A presente pesquisa encontra-se em fase inicial, a de coleta de fontes e informações sobre a temática e compreende o embrião para construção da dissertação de mestrado.
REFERÊNCIAS
APARECIDA (cidade). Plano diretor do município de Aparecida, 2006. Secretaria de Planejamento, Aparecida – SP.
BARBOSA, B. L. Nossas Origens: Três séculos de História de Aparecida-SP. Edição do autor, Aparecida - SP, 2007. 96p.
Vale do Paraíba: diagnósticos e resultados. Pindamonhangaba, 1972.
CORDEIRO, M. P. Planejamento territorial regional e proteção ambiental: o caso do Vale do Paraíba paulista. São Paulo. Tese (Doutorado em Arquitetura e Urbanismo) - Faculdade de Arquitetura e Urbanismo-USP, São Paulo, 1999.
COLTRINARI, L. O sítio da conurbação Guaratinguetá- Aparecida (2). Jornal O Lince, Aparecida, , v. 2, p. 8 - 9, 20 abr. 2008.
CORRÊA, R. L. Sobre Agentes Sociais, Escala e Produção do Espaço: Um texto para Discussão. In: A Produção do Espaço Urbano: Agentes, Processos, Escalas e Desafios. Carlos, Ana Fani Alessandri. Souza, Marcelo Lopes de. Sposito, Maria Encarnação Beltrão (organizadores). São Paulo: Contexto, 2011. p. 41-51.
MOURA, C. E. M. de.

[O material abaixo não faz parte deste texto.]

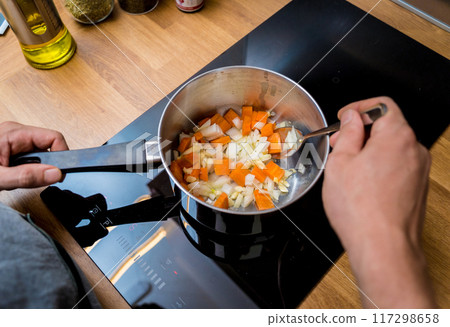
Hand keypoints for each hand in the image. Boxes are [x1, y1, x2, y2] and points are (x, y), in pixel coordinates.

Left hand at [0, 121, 67, 190]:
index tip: (60, 173)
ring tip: (16, 179)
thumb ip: (26, 176)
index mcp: (14, 133)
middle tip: (31, 181)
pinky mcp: (13, 149)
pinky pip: (31, 159)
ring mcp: (15, 140)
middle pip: (49, 148)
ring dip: (34, 171)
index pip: (53, 138)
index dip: (62, 156)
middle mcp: (16, 133)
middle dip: (44, 168)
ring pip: (40, 156)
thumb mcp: (0, 177)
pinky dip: (27, 171)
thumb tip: (55, 173)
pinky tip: (15, 177)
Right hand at [322, 97, 435, 307]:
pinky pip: (397, 165)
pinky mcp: (417, 187)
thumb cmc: (360, 208)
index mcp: (397, 136)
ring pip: (392, 147)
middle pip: (388, 126)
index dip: (359, 107)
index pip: (382, 105)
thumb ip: (349, 133)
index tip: (344, 117)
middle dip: (361, 131)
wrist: (382, 246)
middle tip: (339, 143)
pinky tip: (361, 182)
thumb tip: (352, 118)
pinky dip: (379, 165)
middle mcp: (415, 150)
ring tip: (347, 166)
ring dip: (369, 149)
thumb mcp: (341, 162)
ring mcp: (419, 170)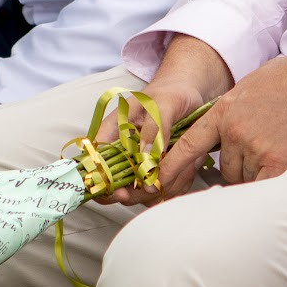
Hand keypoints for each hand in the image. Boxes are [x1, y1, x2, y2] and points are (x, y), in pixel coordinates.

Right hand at [92, 35, 233, 206]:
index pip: (95, 162)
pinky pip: (162, 189)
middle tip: (158, 188)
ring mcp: (138, 162)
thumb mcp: (164, 104)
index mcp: (113, 131)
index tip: (121, 193)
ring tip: (183, 168)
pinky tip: (188, 169)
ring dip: (162, 188)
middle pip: (116, 186)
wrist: (191, 92)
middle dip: (137, 193)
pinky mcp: (157, 169)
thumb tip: (145, 161)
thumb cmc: (173, 92)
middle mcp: (122, 151)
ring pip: (141, 193)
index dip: (102, 182)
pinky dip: (176, 185)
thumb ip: (154, 130)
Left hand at [130, 31, 286, 206]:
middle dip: (242, 168)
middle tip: (270, 147)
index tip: (159, 183)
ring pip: (248, 179)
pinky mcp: (278, 162)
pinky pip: (265, 187)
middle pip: (226, 169)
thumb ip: (237, 108)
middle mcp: (233, 130)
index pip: (188, 146)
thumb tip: (229, 125)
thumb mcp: (256, 83)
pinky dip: (274, 182)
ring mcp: (254, 147)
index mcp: (224, 110)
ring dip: (262, 173)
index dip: (171, 167)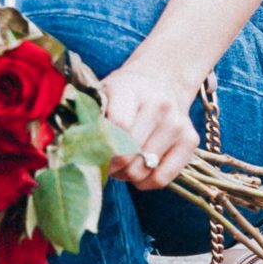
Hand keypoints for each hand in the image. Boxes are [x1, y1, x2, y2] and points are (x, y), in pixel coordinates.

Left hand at [101, 61, 199, 189]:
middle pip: (130, 153)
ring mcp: (178, 123)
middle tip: (105, 164)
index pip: (118, 127)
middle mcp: (159, 105)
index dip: (102, 149)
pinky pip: (163, 178)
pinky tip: (137, 172)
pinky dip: (145, 183)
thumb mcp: (102, 94)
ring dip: (126, 175)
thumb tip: (71, 151)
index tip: (92, 155)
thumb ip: (89, 118)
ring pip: (144, 169)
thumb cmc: (123, 93)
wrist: (161, 80)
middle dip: (112, 166)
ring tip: (120, 166)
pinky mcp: (191, 140)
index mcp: (130, 89)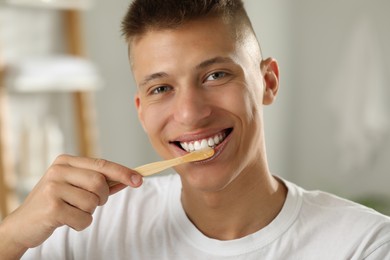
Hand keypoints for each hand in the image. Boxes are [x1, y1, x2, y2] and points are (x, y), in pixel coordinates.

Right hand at [0, 154, 142, 256]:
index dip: (123, 172)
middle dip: (101, 198)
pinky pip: (84, 218)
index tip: (139, 179)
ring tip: (71, 211)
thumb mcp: (76, 187)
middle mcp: (59, 170)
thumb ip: (102, 182)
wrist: (24, 224)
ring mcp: (53, 188)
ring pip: (93, 202)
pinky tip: (66, 221)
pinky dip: (80, 224)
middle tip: (89, 204)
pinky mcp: (52, 207)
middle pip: (100, 183)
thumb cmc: (56, 203)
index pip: (102, 164)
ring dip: (88, 212)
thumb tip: (131, 178)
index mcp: (66, 161)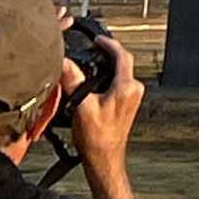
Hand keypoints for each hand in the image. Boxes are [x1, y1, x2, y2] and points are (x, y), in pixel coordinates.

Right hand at [65, 36, 143, 198]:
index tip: (97, 38)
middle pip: (121, 62)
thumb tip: (65, 63)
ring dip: (104, 66)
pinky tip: (91, 82)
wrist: (105, 159)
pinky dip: (104, 77)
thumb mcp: (81, 107)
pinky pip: (117, 83)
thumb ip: (74, 82)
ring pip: (119, 73)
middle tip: (91, 47)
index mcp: (127, 87)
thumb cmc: (97, 139)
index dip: (109, 44)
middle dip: (106, 53)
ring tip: (88, 61)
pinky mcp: (126, 104)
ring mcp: (132, 97)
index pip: (122, 55)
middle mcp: (134, 89)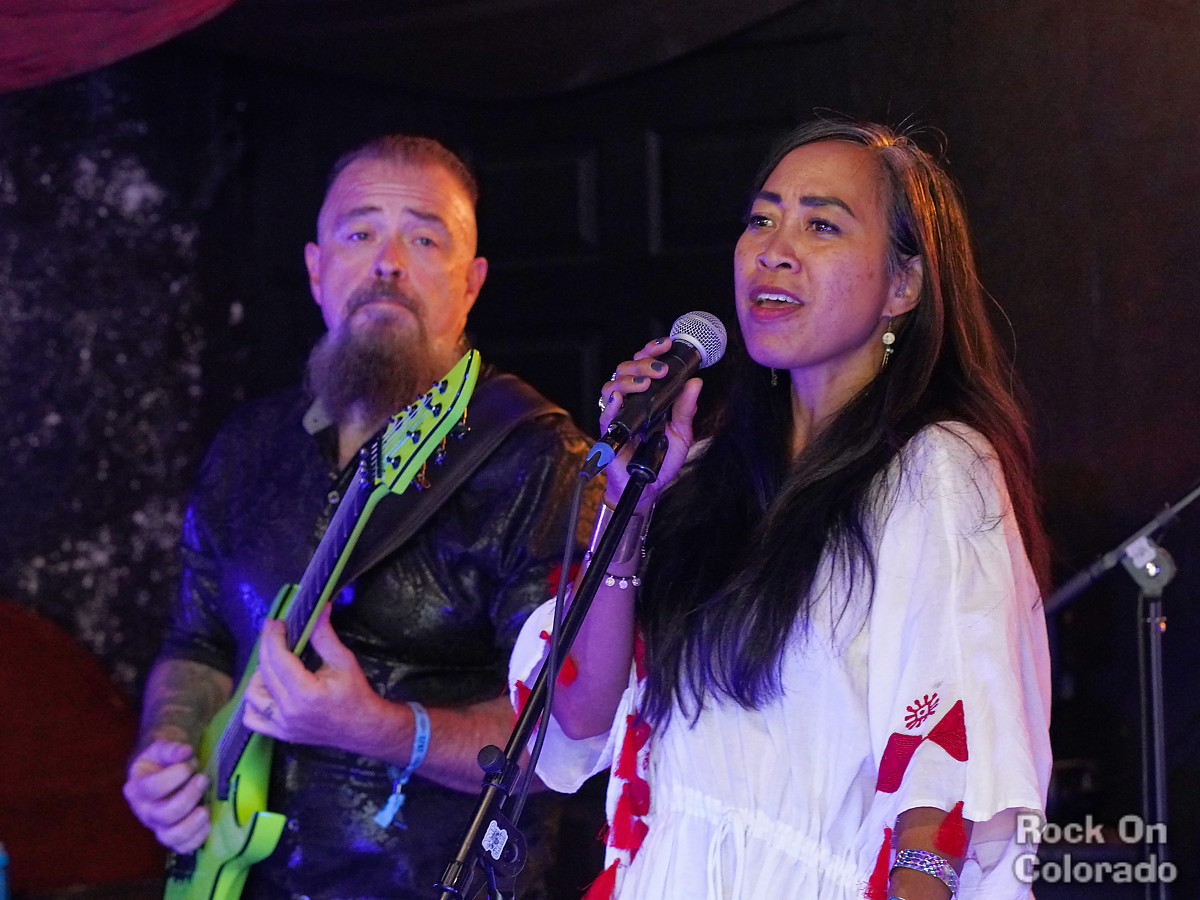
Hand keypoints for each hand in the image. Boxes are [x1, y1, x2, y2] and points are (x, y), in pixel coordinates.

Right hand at [122, 738, 210, 852]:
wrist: (169, 767)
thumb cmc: (165, 758)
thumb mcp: (164, 747)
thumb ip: (171, 749)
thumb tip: (184, 752)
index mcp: (136, 788)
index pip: (150, 789)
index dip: (172, 777)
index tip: (189, 764)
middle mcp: (144, 811)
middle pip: (162, 815)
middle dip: (187, 798)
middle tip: (203, 779)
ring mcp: (158, 826)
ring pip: (169, 837)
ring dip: (191, 824)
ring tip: (205, 809)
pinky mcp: (173, 835)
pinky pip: (182, 847)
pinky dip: (196, 839)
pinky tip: (207, 823)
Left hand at [243, 606, 391, 755]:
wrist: (363, 728)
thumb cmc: (356, 693)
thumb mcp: (344, 661)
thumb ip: (325, 636)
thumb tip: (318, 608)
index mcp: (306, 692)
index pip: (279, 659)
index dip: (274, 637)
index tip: (277, 622)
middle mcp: (289, 711)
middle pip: (264, 672)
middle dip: (265, 646)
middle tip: (271, 630)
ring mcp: (282, 725)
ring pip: (252, 695)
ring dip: (258, 674)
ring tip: (273, 663)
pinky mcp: (281, 734)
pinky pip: (252, 719)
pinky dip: (252, 703)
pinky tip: (266, 689)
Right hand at [599, 337, 702, 509]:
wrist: (647, 486)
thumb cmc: (660, 460)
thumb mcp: (681, 434)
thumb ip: (686, 409)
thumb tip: (696, 383)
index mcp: (647, 397)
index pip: (644, 365)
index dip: (651, 351)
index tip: (666, 344)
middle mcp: (630, 401)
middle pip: (626, 369)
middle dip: (643, 363)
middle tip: (660, 370)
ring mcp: (618, 415)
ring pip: (612, 385)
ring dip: (629, 380)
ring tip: (645, 384)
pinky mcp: (609, 432)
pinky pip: (605, 413)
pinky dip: (612, 403)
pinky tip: (620, 398)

O Visconde de Guaratinguetá: um fazendeiro de café no Vale do Paraíba. São Paulo, STUDIO NOBEL, 2002.
MÜLLER, N. L. O Fato Urbano na Bacia do Rio Paraíba do Sul – São Paulo. Rio de Janeiro, IBGE, 1969. 375p.
PASIN, J. L. Algumas notas para a História do Vale do Paraíba. Desbravamento e povoamento. Secretaria da Cultura do Estado de São Paulo, 1977.
SANTOS, M. Espaço e método. 3ª ed. São Paulo: Nobel, 1992. SPOSITO, M. E. B. Capitalismo e Urbanização. 14ª. ed. São Paulo: Contexto, 1988. 80p.